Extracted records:
* * * *
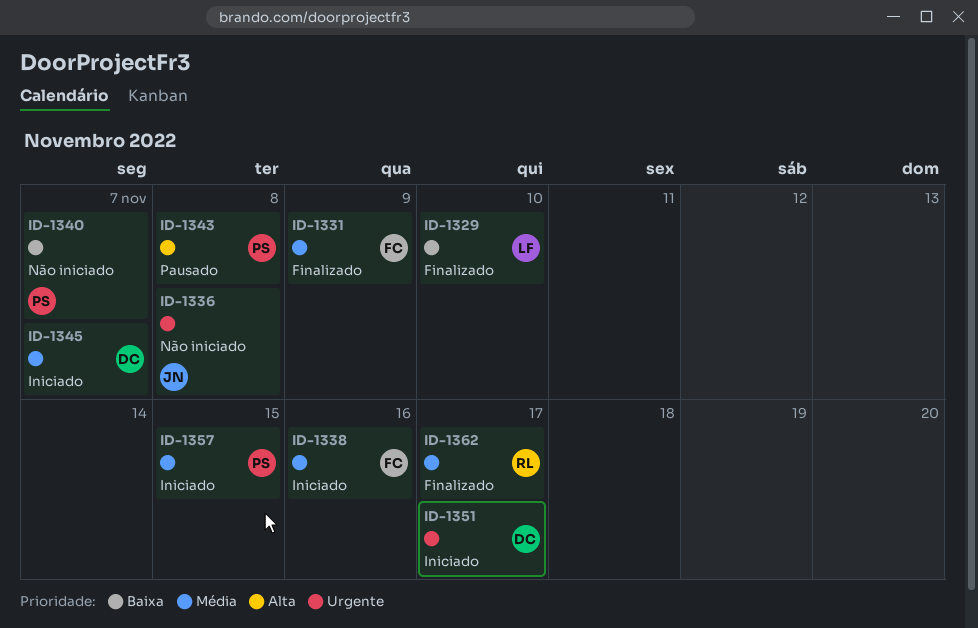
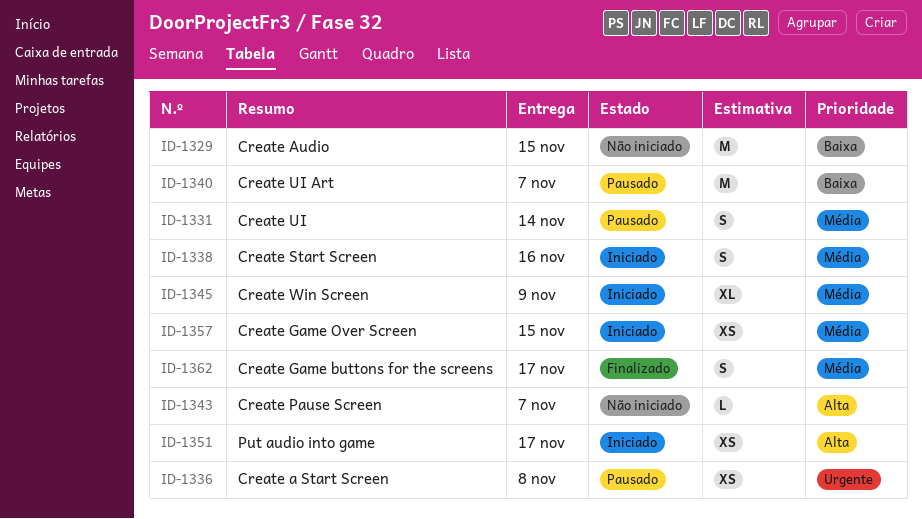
ID-1329, status: Finalizado -> Não iniciado
ID-1329, due: Nov 10 -> Nov 15
ID-1331, status: Finalizado -> Pausado
ID-1331, due: Nov 9 -> Nov 14
ID-1336, status: Não iniciado -> Pausado
ID-1340, status: Não iniciado -> Pausado
ID-1343, status: Pausado -> Não iniciado
ID-1343, due: Nov 8 -> Nov 7
ID-1345, due: Nov 7 -> Nov 9
ID-1351, priority: Urgente -> Alta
* * * *
| What is expected |
Only the lines from the one with "ID-1329, due: Nov 10 -> Nov 15" through the end of the data should be printed, each exactly as it appears.

| Completed exercise |
ID-1329, due: Nov 10 -> Nov 15
ID-1331, status: Finalizado -> Pausado
ID-1331, due: Nov 9 -> Nov 14
ID-1336, status: Não iniciado -> Pausado
ID-1340, status: Não iniciado -> Pausado
ID-1343, status: Pausado -> Não iniciado
ID-1343, due: Nov 8 -> Nov 7
ID-1345, due: Nov 7 -> Nov 9
ID-1351, priority: Urgente -> Alta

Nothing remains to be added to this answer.